There's a guy who commutes the opposite of me and in the winter time he has a light so bright I thought it was a friggin train bearing down on me. I had to slow down because I couldn't see. Thats absurd on a trail that is only open to cyclists and pedestrians.

Posted
There's a guy who commutes the opposite of me and in the winter time he has a light so bright I thought it was a friggin train bearing down on me.

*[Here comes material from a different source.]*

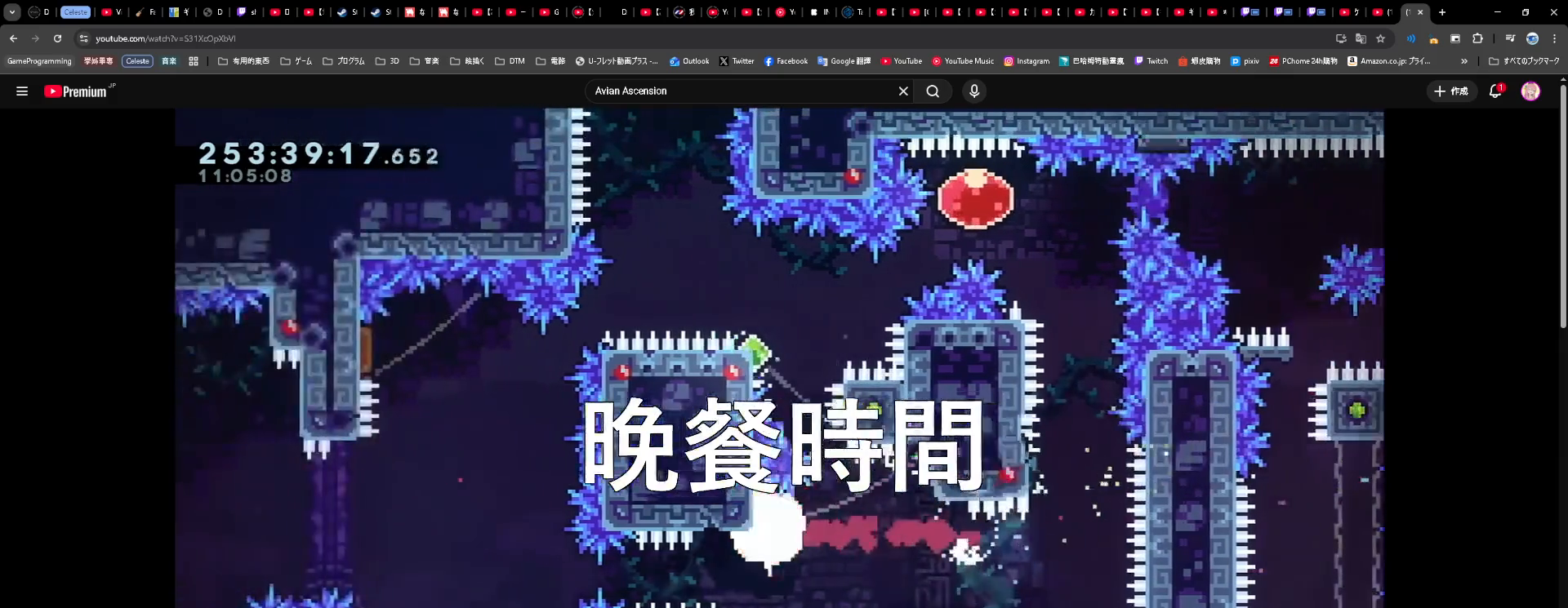
{"dt_ms": 500, "buttons": [], "left_stick": "center"}
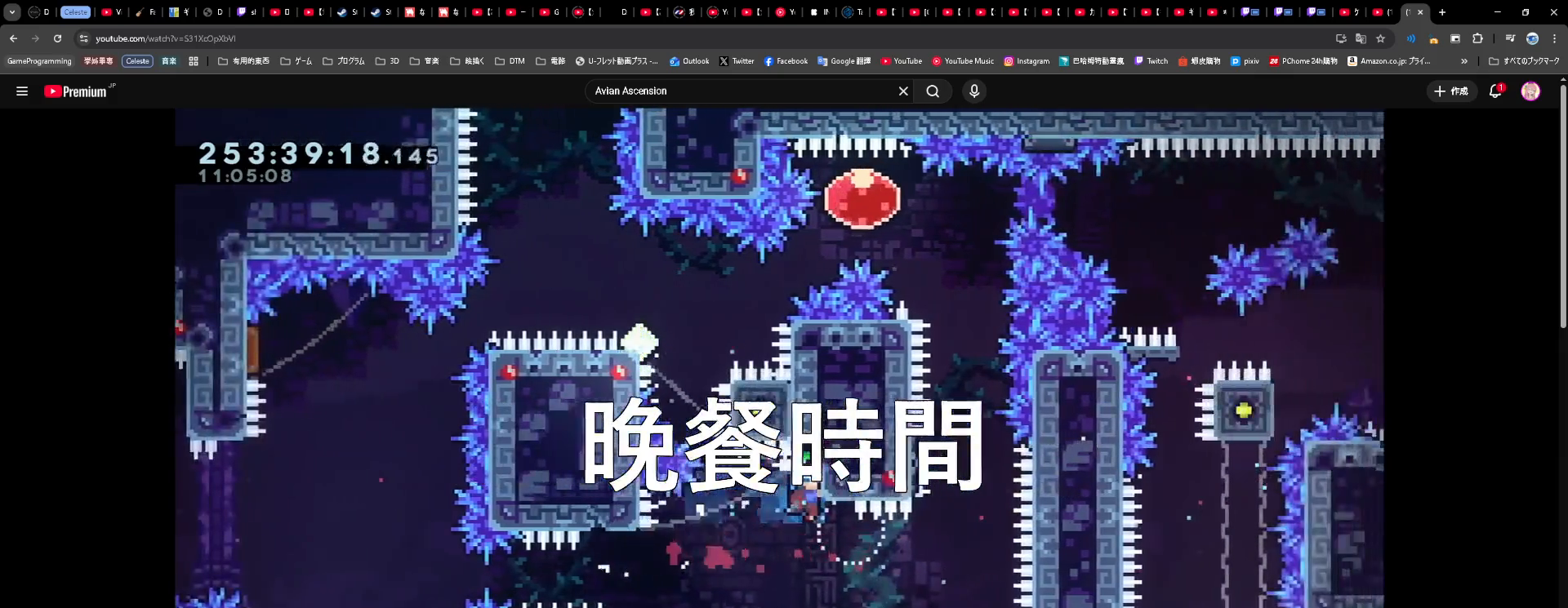
{"dt_ms": 500, "buttons": [], "left_stick": "left", "events": [[50, "left_stick", "left"]]}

I had to slow down because I couldn't see. Thats absurd on a trail that is only open to cyclists and pedestrians.

 

W...w...w...WAAAAHHHHHHH!!! cry.gifcry.gifcry.gif

Posted

I always understood that CM existed for two reasons:

1) Make drivers more aware that cyclists exist

2) Make a physical arguement for more bike lanes and bike paths

 

Then I rode with CM in B'ham last fall, and was embarassed to find us holding up traffic on a rode that had a bike lane wide enough for two cyclists. What's the point of that? Luckily enough drivers seemed to be having as much fun with it as we were, but the cops weren't happy. When they started commanding us to "pull over and dismount", my friend and I split and went to the Brewery.

 

CM is a great concept, but at least in B'ham its been co-opted by asses who just like to pick trouble with the police.

Posted

I think the CM crowd would impress the public a lot more if they made a point of obeying traffic laws, rather than making a point of disregarding them. I've never ridden in one, but they seem to generate a lot of bad feeling in downtown PDX. As a cyclist, and someone who doesn't own a car, I think it's a drag that the car-bike relationship has become so adversarial.